Двинувшись дальше, Сэнди лицом к лицу столкнулся с Линой, или как там ее звали, и понял, что его лицо отражает тот неподдельный ужас, который читался и на ее пепельно-бледном лице. Он посмотрел мимо нее на вопящих от ужаса пассажиров, которые, как груда червей, копошились у задней стенки вагона; те, что наверху, извивались, лягались, кусались и царапались, чтобы пробиться в самую гущу, а прижатые к стенке дрались с ними, чтобы оставаться на своем месте, и вдруг Сэнди понял то, что другие уже выяснили: как только вы окажетесь там, деваться вам уже будет некуда, разве что найдете способ открыть заднюю дверь и вывалиться на рельсы, которые улетают из-под вас со скоростью бог знает сколько миль в час, питая надежду, что, если вам повезет, вы не сломаете шею, врезавшись в землю, и не попадете на третий рельс, который тут же превратит вас в головешку.
Он увидел коричневую руку, которая как змея взлетела из плотного сплетения тел, ухватила красную ручку аварийного торможения и рванула ее вниз…
Да!
Он увидел, что ручка безвольно повисла, когда с треском лопнул шнур.
Сразу же за окнами замелькали освещенные платформы станции «Пятьдесят пятая улица — Колламбус-Сёркл», но поезд не замедлил хода, потому что, о, мать твою, ему полагалось миновать и Шестьдесят шестую улицу и не останавливаться до Семьдесят второй.
До Семьдесят второй! Неудивительно, что стрелок не торопился. Он загонял свою добычу, как коров в стойла на бойне, и мог убивать кого пожелает, прежде чем поезд доберется до следующей остановки.
У Сэнди была единственная возможность спасти жизнь. Если он сможет, извиваясь, пробиться сквозь груду тел к задней стенке, пусть даже ему придется ползти на четвереньках — он тощий, у него получится, — и скрючиться под сиденьем, может, он и доживет до Семьдесят второй. А там уж придет конец всему. Когда откроется дверь, стрелка снесут с ног или он сам вышибет себе мозги — и Сэнди спасется. Ему надо лишь дожить до этой минуты.

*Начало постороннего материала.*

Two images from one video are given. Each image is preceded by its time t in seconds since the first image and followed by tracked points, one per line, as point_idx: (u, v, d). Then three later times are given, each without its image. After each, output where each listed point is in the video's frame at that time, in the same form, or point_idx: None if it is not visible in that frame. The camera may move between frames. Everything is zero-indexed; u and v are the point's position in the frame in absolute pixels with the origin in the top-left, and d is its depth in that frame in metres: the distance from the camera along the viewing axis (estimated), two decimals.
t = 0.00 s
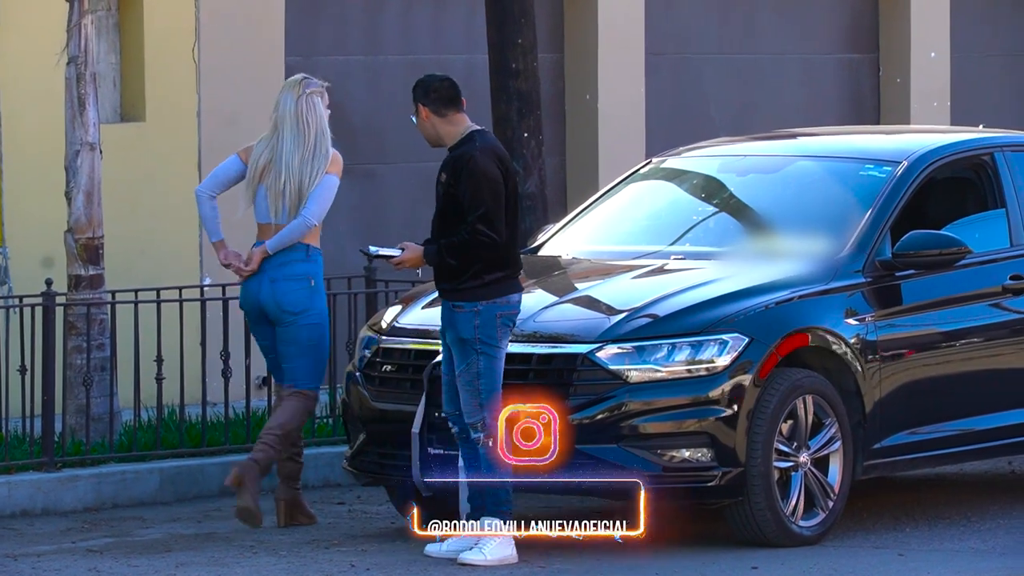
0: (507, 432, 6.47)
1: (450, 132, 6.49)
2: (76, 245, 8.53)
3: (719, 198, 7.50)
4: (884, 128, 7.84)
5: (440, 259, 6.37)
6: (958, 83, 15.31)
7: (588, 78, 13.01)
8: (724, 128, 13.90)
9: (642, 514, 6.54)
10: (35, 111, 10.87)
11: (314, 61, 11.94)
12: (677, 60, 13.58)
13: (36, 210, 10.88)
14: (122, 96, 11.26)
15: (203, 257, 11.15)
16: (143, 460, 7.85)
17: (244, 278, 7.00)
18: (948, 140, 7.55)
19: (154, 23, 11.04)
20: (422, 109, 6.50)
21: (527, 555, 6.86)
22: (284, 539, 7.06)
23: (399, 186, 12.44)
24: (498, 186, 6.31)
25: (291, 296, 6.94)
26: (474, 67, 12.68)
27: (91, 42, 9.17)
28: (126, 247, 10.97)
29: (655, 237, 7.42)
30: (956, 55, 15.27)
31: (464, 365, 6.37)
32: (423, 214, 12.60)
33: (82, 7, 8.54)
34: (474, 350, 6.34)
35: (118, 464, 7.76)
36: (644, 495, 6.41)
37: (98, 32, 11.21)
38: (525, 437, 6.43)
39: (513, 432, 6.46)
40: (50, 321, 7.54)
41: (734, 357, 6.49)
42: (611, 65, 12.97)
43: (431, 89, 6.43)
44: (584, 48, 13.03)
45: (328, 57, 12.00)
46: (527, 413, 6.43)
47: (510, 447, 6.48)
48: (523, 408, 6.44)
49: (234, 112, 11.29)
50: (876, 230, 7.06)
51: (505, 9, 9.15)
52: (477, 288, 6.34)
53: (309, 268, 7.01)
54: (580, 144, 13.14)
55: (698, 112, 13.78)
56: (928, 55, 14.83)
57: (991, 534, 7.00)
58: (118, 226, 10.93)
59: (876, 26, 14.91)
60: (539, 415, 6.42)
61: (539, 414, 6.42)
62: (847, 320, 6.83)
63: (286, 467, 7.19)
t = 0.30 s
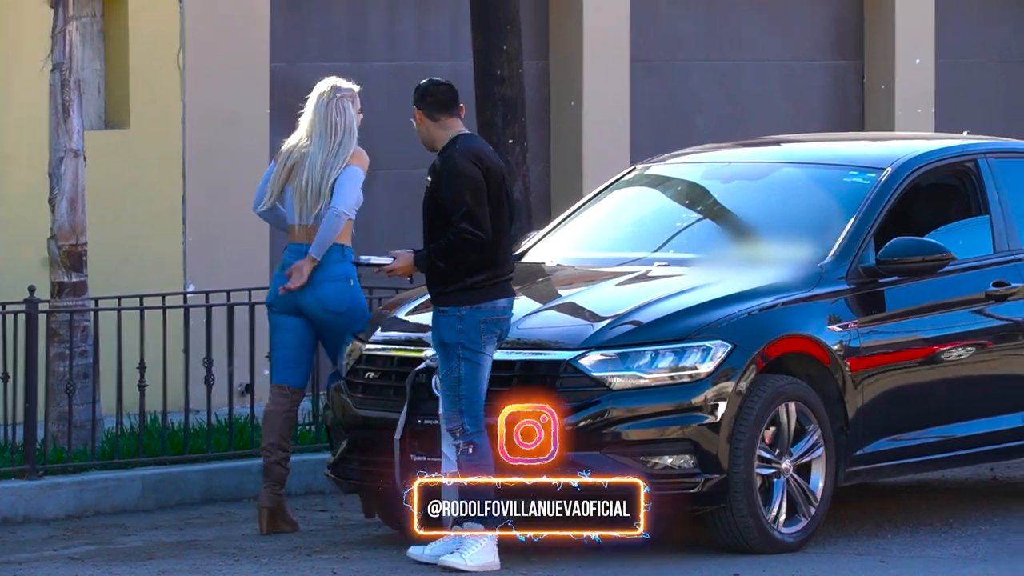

Еще один взгляд на стрелка дал понять, что тот целится из опущенных вниз пистолетов в кого-то, кого Сэнди не видит. Единственное, что оставалось на виду от будущей жертвы, была пара вскинутых рук, ухватившихся за спинку сиденья; руки были женские, цвета кофе мокко, с ярко-красными ногтями, и пальцы были сплетены, словно в молитве.
Самым пугающим было осознание того, что эта безликая женщина и бледнолицый мужчина оставались последними живыми существами между Сэнди и убийцей. Паника спазмом перехватила ему горло, когда он, развернувшись, стал пробиваться к задней стенке — о, святый Боже, он не хочет умирать, он еще так молод и даже по-настоящему не начал жить, поэтому он не может сейчас погибнуть, о, пожалуйста, только не сейчас, только не сейчас, — но путь ему преграждала та самая студентка, и, наткнувшись на нее, он сбил ее с ног. Оба свалились, и Сэнди рухнул на нее, когда они оказались на полу.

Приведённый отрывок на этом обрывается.